For violinists, color is synonymous with timbre.  We often choose between playing the same pitch in a lower position on a higher string (creating a bright tone) and playing in a higher position on a lower string (creating a darker, thicker and sometimes more veiled and velvety sound).  It all depends on what color the music calls for.

This month I’m excited to introduce you to a piece called Javelin by contemporary American composer Michael Torke.  In my own listening, I find myself drawn to Torke’s music.  It unfolds in a deeply satisfying way and captures the rich, sonic color pallet possibilities of a full symphony orchestra.

Most of us perceive musical color as a metaphor, but Michael Torke experiences it literally and involuntarily.  He has a neurological condition known as synesthesia. Dr. Oliver Sachs, author of Musicophilia: Tales of Music and the Brain, defines synesthesia as “an immediate, physiological coupling of two sorts of sensation.” Michael Torke experiences each musical key as a different color.  Here are some interesting interviews where Sachs and Torke discuss synesthesia.

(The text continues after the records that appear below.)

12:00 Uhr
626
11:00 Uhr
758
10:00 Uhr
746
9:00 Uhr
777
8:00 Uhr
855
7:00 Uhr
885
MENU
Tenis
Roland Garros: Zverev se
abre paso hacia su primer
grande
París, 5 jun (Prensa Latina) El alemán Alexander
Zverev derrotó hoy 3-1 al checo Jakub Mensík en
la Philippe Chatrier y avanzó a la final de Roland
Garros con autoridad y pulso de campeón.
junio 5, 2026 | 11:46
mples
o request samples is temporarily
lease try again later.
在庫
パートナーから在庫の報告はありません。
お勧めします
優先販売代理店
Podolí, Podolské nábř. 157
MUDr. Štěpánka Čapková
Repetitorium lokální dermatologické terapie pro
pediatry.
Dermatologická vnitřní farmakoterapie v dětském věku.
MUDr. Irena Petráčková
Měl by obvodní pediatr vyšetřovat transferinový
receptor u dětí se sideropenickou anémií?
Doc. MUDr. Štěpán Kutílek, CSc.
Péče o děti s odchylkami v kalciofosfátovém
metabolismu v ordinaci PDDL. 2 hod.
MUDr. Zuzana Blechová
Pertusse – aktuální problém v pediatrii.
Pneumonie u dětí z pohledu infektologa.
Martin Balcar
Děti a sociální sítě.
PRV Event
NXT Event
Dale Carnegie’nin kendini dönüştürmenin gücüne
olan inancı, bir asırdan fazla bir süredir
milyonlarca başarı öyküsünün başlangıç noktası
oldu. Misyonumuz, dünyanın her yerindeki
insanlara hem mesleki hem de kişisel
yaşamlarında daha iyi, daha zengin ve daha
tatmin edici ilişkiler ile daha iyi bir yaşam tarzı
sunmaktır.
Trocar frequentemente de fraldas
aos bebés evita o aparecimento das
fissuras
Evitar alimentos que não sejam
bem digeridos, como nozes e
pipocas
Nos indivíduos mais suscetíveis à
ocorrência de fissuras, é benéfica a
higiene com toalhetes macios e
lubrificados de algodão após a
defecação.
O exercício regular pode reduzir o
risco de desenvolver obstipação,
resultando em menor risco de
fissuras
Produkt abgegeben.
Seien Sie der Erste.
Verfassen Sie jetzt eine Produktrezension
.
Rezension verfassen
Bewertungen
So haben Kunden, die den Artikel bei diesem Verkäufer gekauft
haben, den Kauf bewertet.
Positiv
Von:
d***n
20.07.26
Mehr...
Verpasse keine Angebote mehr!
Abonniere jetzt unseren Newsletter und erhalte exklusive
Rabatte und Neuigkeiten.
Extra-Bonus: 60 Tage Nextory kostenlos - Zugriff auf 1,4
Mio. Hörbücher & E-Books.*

Javelin was commissioned in 1994 to celebrate the 1996 Atlanta Olympics as well as the 50th anniversary of the Atlanta Symphony Orchestra.

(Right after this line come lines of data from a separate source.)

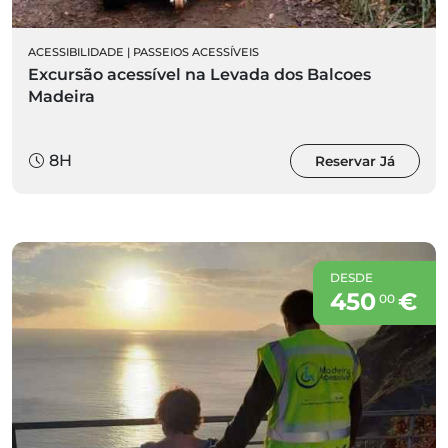
ACESSIBILIDADE
|
PASSEIOS ACESSÍVEIS
Excursão acessível na Levada dos Balcoes
Madeira
8H
Reservar Já
DESDE
450
€
00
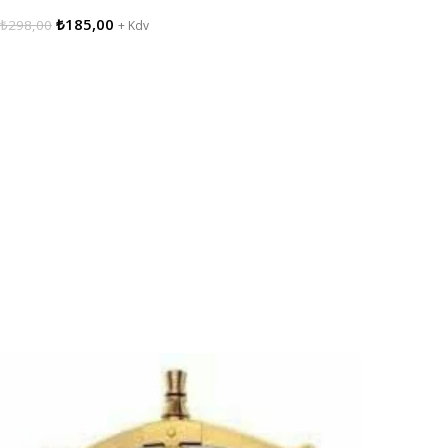
₺
185,00
₺
298,00
+ Kdv
Sepete Ekle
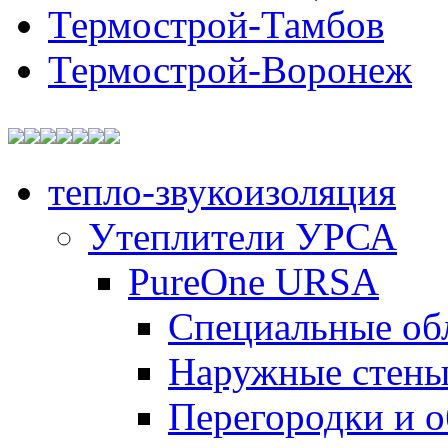
Термострой-Тамбов
Термострой-Воронеж
тепло-звукоизоляция
Утеплители УРСА
PureOne URSA
Специальные об
Наружные стен
Перегородки и 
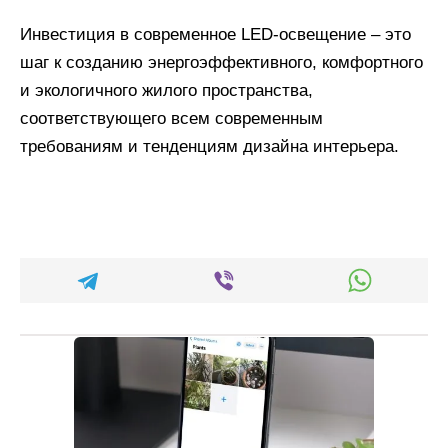
Инвестиция в современное LED-освещение – это
шаг к созданию энергоэффективного, комфортного
и экологичного жилого пространства,
соответствующего всем современным
требованиям и тенденциям дизайна интерьера.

Listen to Javelin and enjoy any musical colors you may hear.  Is the music bright or dark? What feelings does it give you?  Does any particular moment in the music conjure up feelings that are real but hard to put into words?  What kind of energy does the music have? Notice the way it flows, evolves and unfolds. Does any visual image beyond color come to mind?

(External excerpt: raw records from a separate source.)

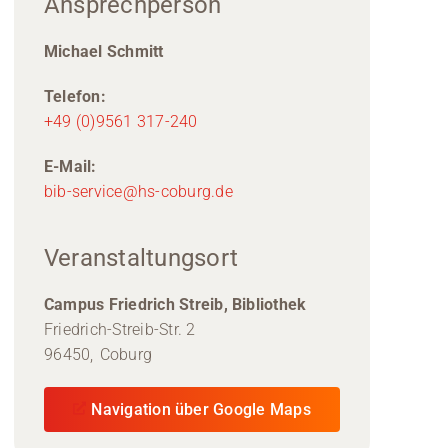
Ansprechperson
Michael Schmitt
Telefon:
+49 (0)9561 317-240
E-Mail:
bib-service@hs-coburg.de
Veranstaltungsort
Campus Friedrich Streib, Bibliothek
Friedrich-Streib-Str. 2
96450,
Coburg
Navigation über Google Maps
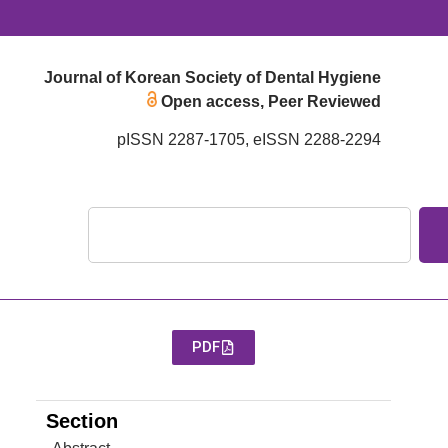
Journal of Korean Society of Dental Hygiene
Open access, Peer Reviewed
pISSN 2287-1705, eISSN 2288-2294
PDF
Section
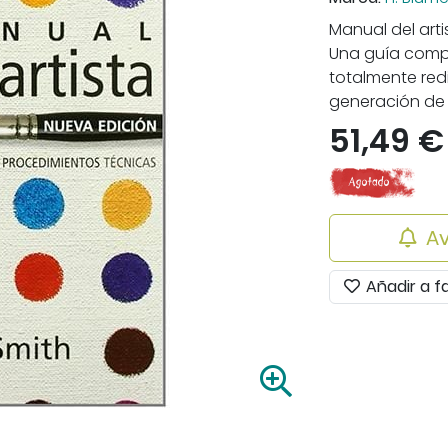
Manual del arti
Una guía comple
totalmente red
generación de a
51,49 €
Av
Añadir a f
A
m
p
l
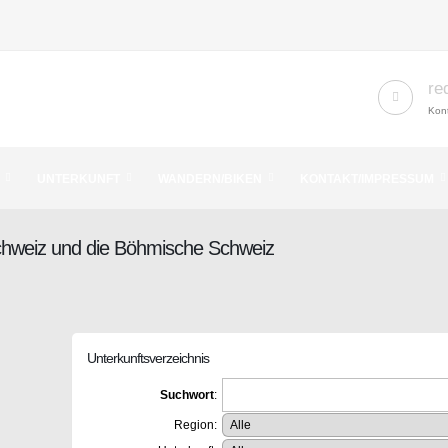
re
Kont
UNTERKUNFT
WANDERN/BIKEN
KONTAKT/IMPRESSUM
Schweiz und die Böhmische Schweiz
Unterkunftsverzeichnis
Suchwort
:
Region:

Take a moment and leave a comment with your perceptions.  Feel free to site specific moments in the music with the track time.  If you have the involuntary sensual associations of synesthesia, please describe your experience. Also, continue to listen to the other music we have explored so far.  The more times you listen, the more you will hear.  In the middle of the month we’ll get together again with additional thoughts about Javelin and I’ll share another piece that highlights musical color.

(*The Musical Elements: Who Said They’re Right?, Robert A. Cutietta, Music Educators Journal, May, 1993, pg. 48)

About Timothy Judd

A native of Upstate New York, Timothy Judd has been a member of the Richmond Symphony violin section since 2001. He is a graduate of the Eastman School of Music where he earned the degrees Bachelor of Music and Master of Music, studying with world renowned Ukrainian-American violinist Oleh Krysa.

The son of public school music educators, Timothy Judd began violin lessons at the age of four through Eastman’s Community Education Division. He was a student of Anastasia Jempelis, one of the earliest champions of the Suzuki method in the United States.

A passionate teacher, Mr. Judd has maintained a private violin studio in the Richmond area since 2002 and has been active coaching chamber music and numerous youth orchestra sectionals.

In his free time, Timothy Judd enjoys working out with Richmond’s popular SEAL Team Physical Training program.

2 thoughts on “Hearing Colors in the Music of Michael Torke”

  1. This music is filled with surprises. It seems to start before its real start. It moves in spurts. On surface, Javelin is like a John Williams march. However, it goes beyond. Listening to Javelin feels like watching a fast moving movie of olympic events. I am on the outside looking in. Like watching a dream.